Task description:
The records follow. Print, word for word, the first line through the "makkelijk je huis kunt verwarmen op de tijden" line.

(Records from a dataset)
:::
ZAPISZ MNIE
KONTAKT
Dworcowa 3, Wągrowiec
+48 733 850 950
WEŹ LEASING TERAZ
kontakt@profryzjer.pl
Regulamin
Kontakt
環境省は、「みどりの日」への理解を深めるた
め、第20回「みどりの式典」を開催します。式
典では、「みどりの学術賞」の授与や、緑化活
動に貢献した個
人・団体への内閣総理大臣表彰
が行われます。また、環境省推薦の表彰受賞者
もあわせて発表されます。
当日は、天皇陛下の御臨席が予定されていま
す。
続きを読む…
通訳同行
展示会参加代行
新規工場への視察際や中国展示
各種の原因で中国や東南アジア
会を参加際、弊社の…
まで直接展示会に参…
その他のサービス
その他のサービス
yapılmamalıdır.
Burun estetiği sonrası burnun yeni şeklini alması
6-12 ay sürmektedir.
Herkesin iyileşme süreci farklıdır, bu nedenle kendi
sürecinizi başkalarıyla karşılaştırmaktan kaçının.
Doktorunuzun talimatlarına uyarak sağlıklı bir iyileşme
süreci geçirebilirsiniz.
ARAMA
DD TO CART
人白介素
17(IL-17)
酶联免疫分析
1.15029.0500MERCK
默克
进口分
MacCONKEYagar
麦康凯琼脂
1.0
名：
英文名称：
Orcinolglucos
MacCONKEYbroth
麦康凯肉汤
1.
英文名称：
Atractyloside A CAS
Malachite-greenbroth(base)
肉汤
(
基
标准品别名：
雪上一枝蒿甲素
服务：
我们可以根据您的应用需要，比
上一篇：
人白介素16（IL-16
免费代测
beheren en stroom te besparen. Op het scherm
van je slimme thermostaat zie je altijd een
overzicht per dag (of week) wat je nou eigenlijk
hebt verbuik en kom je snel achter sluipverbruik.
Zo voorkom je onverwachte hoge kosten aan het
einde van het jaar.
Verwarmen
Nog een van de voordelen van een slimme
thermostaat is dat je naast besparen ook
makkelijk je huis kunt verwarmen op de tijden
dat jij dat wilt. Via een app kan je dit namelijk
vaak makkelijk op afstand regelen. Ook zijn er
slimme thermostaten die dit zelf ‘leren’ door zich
:::
Response area:
ZAPISZ MNIE
KONTAKT
Dworcowa 3, Wągrowiec
+48 733 850 950
WEŹ LEASING TERAZ
kontakt@profryzjer.pl
Regulamin
Kontakt
環境省は、「みどりの日」への理解を深めるた
め、第20回「みどりの式典」を開催します。式
典では、「みどりの学術賞」の授与や、緑化活
動に貢献した個
人・団体への内閣総理大臣表彰
が行われます。また、環境省推薦の表彰受賞者
もあわせて発表されます。
当日は、天皇陛下の御臨席が予定されていま
す。
続きを読む…
通訳同行
展示会参加代行
新規工場への視察際や中国展示
各種の原因で中国や東南アジア
会を参加際、弊社の…
まで直接展示会に参…
その他のサービス
その他のサービス
yapılmamalıdır.
Burun estetiği sonrası burnun yeni şeklini alması
6-12 ay sürmektedir.
Herkesin iyileşme süreci farklıdır, bu nedenle kendi
sürecinizi başkalarıyla karşılaştırmaktan kaçının.
Doktorunuzun talimatlarına uyarak sağlıklı bir iyileşme
süreci geçirebilirsiniz.
ARAMA
DD TO CART
人白介素
17(IL-17)
酶联免疫分析
1.15029.0500MERCK
默克
进口分
MacCONKEYagar
麦康凯琼脂
1.0
名：
英文名称：
Orcinolglucos
MacCONKEYbroth
麦康凯肉汤
1.
英文名称：
Atractyloside A CAS
Malachite-greenbroth(base)
肉汤
(
基
标准品别名：
雪上一枝蒿甲素
服务：
我们可以根据您的应用需要，比
上一篇：
人白介素16（IL-16
免费代测
beheren en stroom te besparen. Op het scherm
van je slimme thermostaat zie je altijd een
overzicht per dag (of week) wat je nou eigenlijk
hebt verbuik en kom je snel achter sluipverbruik.
Zo voorkom je onverwachte hoge kosten aan het
einde van het jaar.
Verwarmen
Nog een van de voordelen van een slimme
thermostaat is dat je naast besparen ook
makkelijk je huis kunt verwarmen op de tijden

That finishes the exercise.